Prólogo: del centro a las afueras

La idea de este proyecto comenzó dos años antes de que me encaminara desde San Francisco Tecoxpa, Milpa Alta, el primero de noviembre de 2009. Tenía 37 años de edad. Acababa de renunciar a mi trabajo como reportero de investigación en una revista mexicana de negocios en donde había trabajado tres años y medio. Tenía esposa y dos hijos y un departamento agradable en una colonia cada vez más de moda. Había usado parte de mi liquidación para comprar un mapa tamaño pared de la ciudad de México. Si bien en aquel entonces estaba seguro de entender cómo funcionaban el sector empresarial y los medios mexicanos, había practicado poco del llamado reportaje social. La realidad aún se me escapaba. Me daba la impresión de que vivía en una burbuja; es sorprendente lo fácil que esto le resulta a un periodista.
Llevaba siete años en México y cuando regresaba a la megalópolis de un viaje y veía las luces de la ciudad desde el avión o el camión, sentía que había llegado a casa. Así que la periferia de la ciudad adquirió especial importancia, se convirtió en la frontera que marcaba el sentido de pertenencia.
Primero contemplé la idea de hacer un proyecto artístico en ciertas zonas a las afueras de la megaciudad. Recolectaría objetos ordinarios: tapas de botellas, pedazos de vidrio roto y uno que otro ladrillo; señalaría en un mapa la ubicación exacta donde los había encontrado, los guardaría en un recipiente de vidrio y con ello me convertiría en artista conceptual. Escribiría sobre cada uno a detalle y le pediría a mis amigos fotógrafos que le tomaran fotos brillosas, así pondría en práctica las habilidades que había aprendido en el periodismo corporativo: elevaría la importancia de algo tan insignificante que siempre pasaba desapercibido. Pero de algún modo sentía que faltaba algo.
Para cuando fui a la exposición de los artistas Stefan Demming (Alemania) y Wonne Ickx (Bélgica) en el Museo de Arte Moderno de la Ciudad de México, en 2007, ya había decidido que nada le haría justicia al tema salvo cubrir todo el extrarradio, no sólo los puntos cardinales.

Material proporcionado =

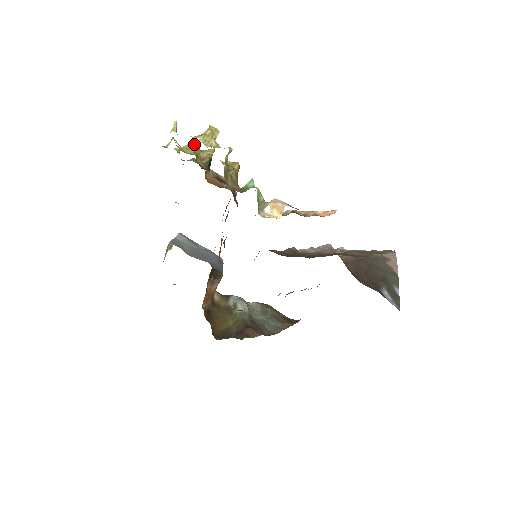
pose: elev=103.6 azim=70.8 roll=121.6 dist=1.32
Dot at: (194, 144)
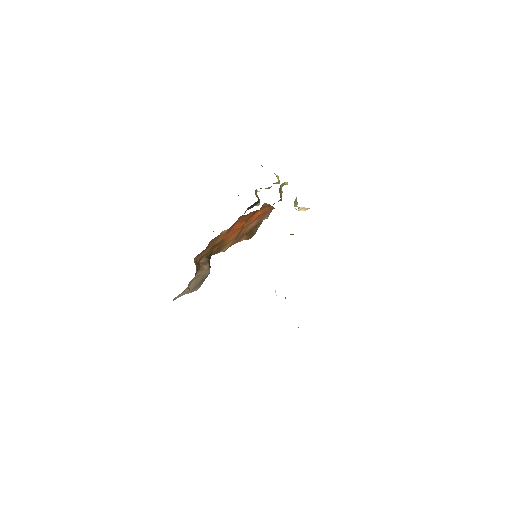
Dot at: (256, 189)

Tareas obligatorias =
1) Según el prólogo, ¿en qué museo se presentó en 2007 la exposición de Stefan Demming y Wonne Ickx?
2) Copia del prólogo todo lo que va desde "Primero contemplé la" hasta "que faltaba algo.".
Responde solo con el prólogo, sin recurrir a las líneas.

Respuestas finales =
1) En el Museo de Arte Moderno de la Ciudad de México.

2)
Primero contemplé la idea de hacer un proyecto artístico en ciertas zonas a las afueras de la megaciudad. Recolectaría objetos ordinarios: tapas de botellas, pedazos de vidrio roto y uno que otro ladrillo; señalaría en un mapa la ubicación exacta donde los había encontrado, los guardaría en un recipiente de vidrio y con ello me convertiría en artista conceptual. Escribiría sobre cada uno a detalle y le pediría a mis amigos fotógrafos que le tomaran fotos brillosas, así pondría en práctica las habilidades que había aprendido en el periodismo corporativo: elevaría la importancia de algo tan insignificante que siempre pasaba desapercibido. Pero de algún modo sentía que faltaba algo.